Maria Tchernykina tient le portrait de son frère, Oleh Netchaiev, fait prisonnier à Marioupol en avril 2022.
De notre envoyée spéciale à Kiev,
Depuis sa fuite de Mélitopol, occupée par la Russie, Maria Tchernykina loue un appartement dans une cité dortoir de la capitale ukrainienne. Elle y élève quatre enfants, âgés de 5 à 11 ans, les deux siens et ceux de son frère Oleh Netchaiev. Ce dernier a été capturé par les Russes à Marioupol en avril 2022. Son épouse est allongée dans l’une des chambres, elle a un cancer métastatique, mais Oleh, qui était chauffeur au sein des forces navales, n’est pas au courant de l’état de santé de sa femme car la maladie s’étant déclarée après qu’il a été fait prisonnier, comme 250 autres membres de son bataillon. À ce jour, seule une vingtaine d’entre eux a pu rentrer au pays.

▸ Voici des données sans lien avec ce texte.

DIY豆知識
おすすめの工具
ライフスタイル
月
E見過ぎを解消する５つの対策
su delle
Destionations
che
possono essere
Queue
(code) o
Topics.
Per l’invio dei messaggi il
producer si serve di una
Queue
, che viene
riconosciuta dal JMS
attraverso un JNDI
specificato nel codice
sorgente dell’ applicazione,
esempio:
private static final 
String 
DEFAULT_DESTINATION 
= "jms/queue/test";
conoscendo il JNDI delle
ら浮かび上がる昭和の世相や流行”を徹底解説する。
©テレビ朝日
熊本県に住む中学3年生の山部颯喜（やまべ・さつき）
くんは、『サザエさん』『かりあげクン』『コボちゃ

La jeune femme remue ciel et terre pour tenter de faire inscrire son frère sur la liste des prisonniers à échanger en priorité : lettres au président ukrainien Volodymyr Zelensky, au directeur du renseignement militaire Kyrylo Budanov, au défenseur des droits, visites aux associations d’aide aux familles de prisonniers. Elle a même rencontré le nonce apostolique. Sans résultat. Elle écume aussi les réseaux sociaux russes à la recherche du moindre indice, de la moindre photo, contacte les prisonniers rentrés au pays et recueille quelques bribes d’informations, comme ce message vocal reçu d’un soldat échangé, qui lui raconte qu’il a passé deux jours dans la même cellule que son frère en décembre 2022. « Il a été emmené à Koursk, comme nous, en vue d’un échange, mais le 31, quand on nous a fait lever, il a été le seul à rester dans la cellule. » L’information lui a été confirmée par un deuxième ancien prisonnier de guerre. Depuis, la famille n’a plus de nouvelle. « Les gars ne donnent pas beaucoup de détails sur les conditions de détention, soit parce qu’ils n’en n’ont pas le droit, soit pour ne pas nous inquiéter », avance Maria.
Seulement 160 civils revenus de Russie en deux ans
Le mari d’Olena Dobycha, Serhi, 41 ans a, lui, pu rentrer de captivité le 3 janvier. Il avait été fait prisonnier en avril 2022, après avoir défendu l’immense usine métallurgique Illitch de Marioupol. Fondatrice de Polygon 56 Berdiansk, du nom de la ville où elle s’était installée en 2014 après avoir fui Donetsk et qu’elle a dû abandonner du fait de l’occupation russe d’une partie de la région de Zaporijia, Olena Dobycha vient en aide aux familles de prisonniers de guerre ukrainiens et accueille ceux qui sont libérés. « Lorsqu’ils rentrent, raconte-t-elle, ils sont transparents, tant ils ont maigri. Mon mari pesait 110 kg mais lorsqu’il est revenu, il faisait moins de 60 kg. Il a subi plusieurs opérations depuis son retour et il est toujours en cours de traitement. » Elle évalue le nombre de militaires prisonniers en Russie à plus de 20 000. « Au train où s’effectuent les échanges de prisonniers, on en a encore pour dix ans. »
À Kiev, Maria Tchernykina s’apprête à aller manifester dimanche avec les autres familles de détenues. Elle a fait fabriquer des posters avec la photo de son frère et des appels à sa libération, en anglais, allemand et ukrainien. L’inquiétude ne la quitte pas : « il y a des personnes qui sont en captivité en Russie depuis 2014. Lors du dernier échange, il y avait un homme qui y était depuis 2015. En quatorze mois, de notre bataillon, il n’y en a qu’un seul qui est rentré », soupire la jeune mère de famille, « nous n’avons aucune garantie qu’il rentrera vivant ».